The focal point of the region, an amalgam of an older Mayan city and newer Toltec settlement, is the towering Castillo pyramid, which is fraught with cosmological symbolism. Its four sides contain 365 steps (depicting the solar year), 52 panels (for each year in the Mayan century as well as each week in the solar year) and 18 terraces (for the 18 months in the religious year). Inside, the Castillo is an interesting temple accessible up a narrow stairway.
Mayan sports included a game with a soccer-sized ball that had its own intricate rules and provided exciting competition for huge crowds of spectators.

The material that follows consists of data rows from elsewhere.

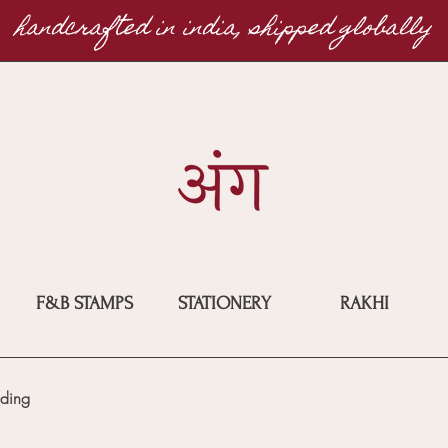
handcrafted in india, shipped globally
F&B STAMPS
STATIONERY
RAKHI
ding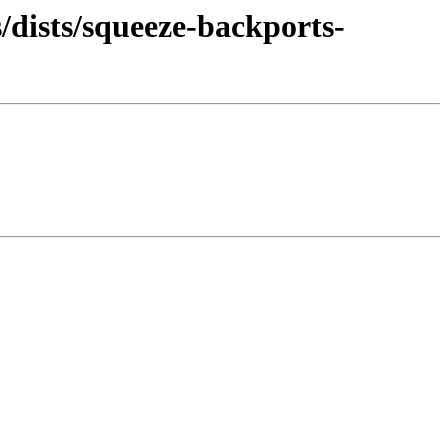
/dists/squeeze-backports-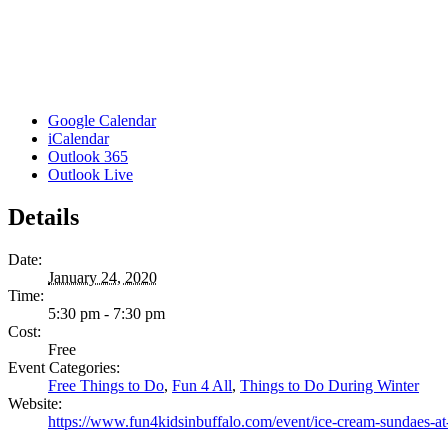
Google Calendar
iCalendar
Outlook 365
Outlook Live
Details
Date:
January 24, 2020
Time:
5:30 pm - 7:30 pm
Cost:
Free
Event Categories:
Free Things to Do
,
Fun 4 All
,
Things to Do During Winter
Website:
https://www.fun4kidsinbuffalo.com/event/ice-cream-sundaes-at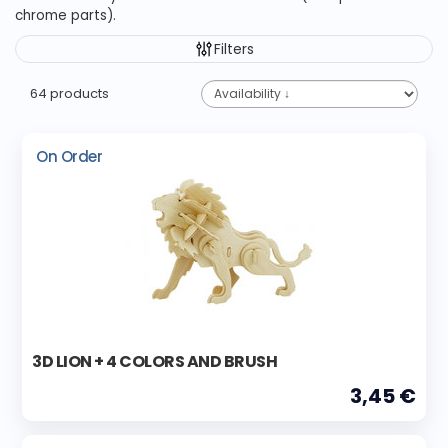
chrome parts).
Filters
64 products
On Order
3D LION + 4 COLORS AND BRUSH
3,45 €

The enormous Chichen-Itza court where this game was played is the largest ever found and is lined with fascinating carvings that display the rules and details of the sacred game.
One carving even shows the captain of the losing game being beheaded.
The site also contains a sacred well, the astronomical Observatory, the imposing Temple of Warriors, the reclining Chac Mool figure, a form of classic Maya sculpture believed to have served as an altar for sacrifices, and the Nunnery.
During the fall and spring equinoxes, the sun’s shadow forms an enormous snake’s body, which lines up with the carved stone snake head at the bottom of the Castillo pyramid.
At Chichen Itza, the Sacred Cenote is a natural well 60 metres in diameter with sheer, escape-proof walls plunging 22 metres. Winsome maidens aside, excavations in 1882 and 1968 discovered that strapping six-foot warriors – old scores settled? – and infants were also tossed into the pit.
Across from El Castillo, the Temple of the Warriors is also known as the Temple of the Thousand Columns. On top of it there is a stone on which steaming human hearts were offered to the gods.
Paintings on the outdoor pillars have all but disappeared, but inside an older temple beneath this one, colors are as bright as when they were freshly mixed from vegetable juice and mashed insects.
Several smaller buildings hold interest mostly for their relief sculptures depicting dire events of the time. But one that really makes you sit up and pay attention is a huge ball park.
Each of two 27-foot-high walls running its 480-foot length has a small stone ring near the top, through which a hard rubber ball had to be shot.
When you cross the highway bisecting the archeological zone, you leave behind unpleasant murals and evidence of human sacrifice, for these are buildings from pre-Toltec times. Unfortunately the Spaniards destroyed all religious records.
In consequence, nobody knows for certain that the ornate structure, 70 yards long and 18 yards high, was actually a nunnery.
However, built in 600 A.d. beside a church, it has many little rooms reminiscent of the convents in Spain so they named it the Nunnery.
In Chichen Itza you can also find the Caracol (Spanish for snail), so called for its spiral staircase. The substructure is believed to have been completed around 700 A.D., and the 48-foot circular tower added later. This is the all-important observatory.